EXCERPTED RECORDS: Begin
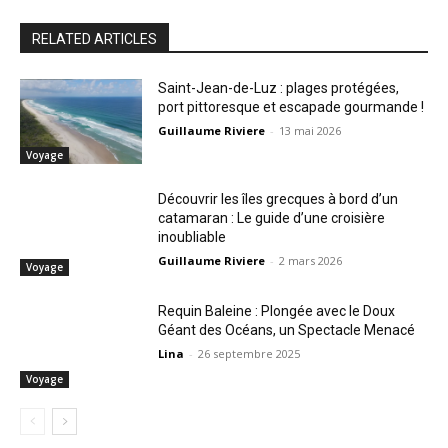
RELATED ARTICLES
Saint-Jean-de-Luz : plages protégées,
port pittoresque et escapade gourmande !
Guillaume Riviere
-
13 mai 2026
Voyage
Découvrir les îles grecques à bord d’un
catamaran : Le guide d’une croisière
inoubliable
Guillaume Riviere
-
2 mars 2026
Voyage
Requin Baleine : Plongée avec le Doux
Géant des Océans, un Spectacle Menacé
Lina
-
26 septembre 2025
Voyage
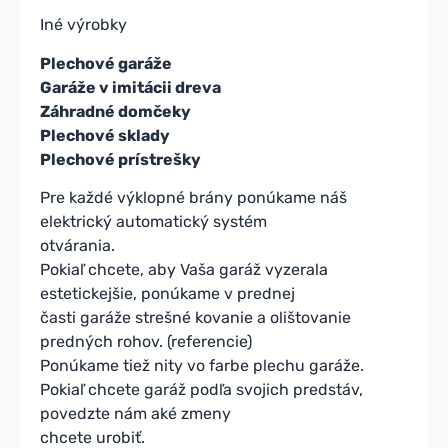
Iné výrobky
Plechové garáže
Garáže v imitácii dreva
Záhradné domčeky
Plechové sklady
Plechové prístrešky
Pre každé výklopné brány ponúkame náš
elektrický automatický systém
otvárania.
Pokiaľ chcete, aby Vaša garáž vyzerala
estetickejšie, ponúkame v prednej
časti garáže strešné kovanie a olištovanie
predných rohov. (referencie)
Ponúkame tiež nity vo farbe plechu garáže.
Pokiaľ chcete garáž podľa svojich predstáv,
povedzte nám aké zmeny
chcete urobiť.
EXCERPTED RECORDS: End
> EXERCISE INSTRUCTIONS: Omitting the images, copy the listing exactly.

> TASK ANSWER:
RELATED ARTICLES
Saint-Jean-de-Luz : plages protégées,
port pittoresque et escapade gourmande !
Guillaume Riviere
-
13 mai 2026
Voyage
Découvrir les îles grecques à bord d’un
catamaran : Le guide d’une croisière
inoubliable
Guillaume Riviere
-
2 mars 2026
Voyage
Requin Baleine : Plongée avec le Doux
Géant des Océans, un Spectacle Menacé
Lina
-
26 septembre 2025
Voyage
Iné výrobky
Plechové garáže
Garáže v imitácii dreva
Záhradné domčeky
Plechové sklady
Plechové prístrešky
Pre každé výklopné brány ponúkame náš
elektrický automatický systém
otvárania.
Pokiaľ chcete, aby Vaša garáž vyzerala
estetickejšie, ponúkame v prednej
časti garáže strešné kovanie a olištovanie
predných rohov. (referencie)
Ponúkame tiež nity vo farbe plechu garáže.
Pokiaľ chcete garáž podľa svojich predstáv,
povedzte nám aké zmeny
chcete urobiť.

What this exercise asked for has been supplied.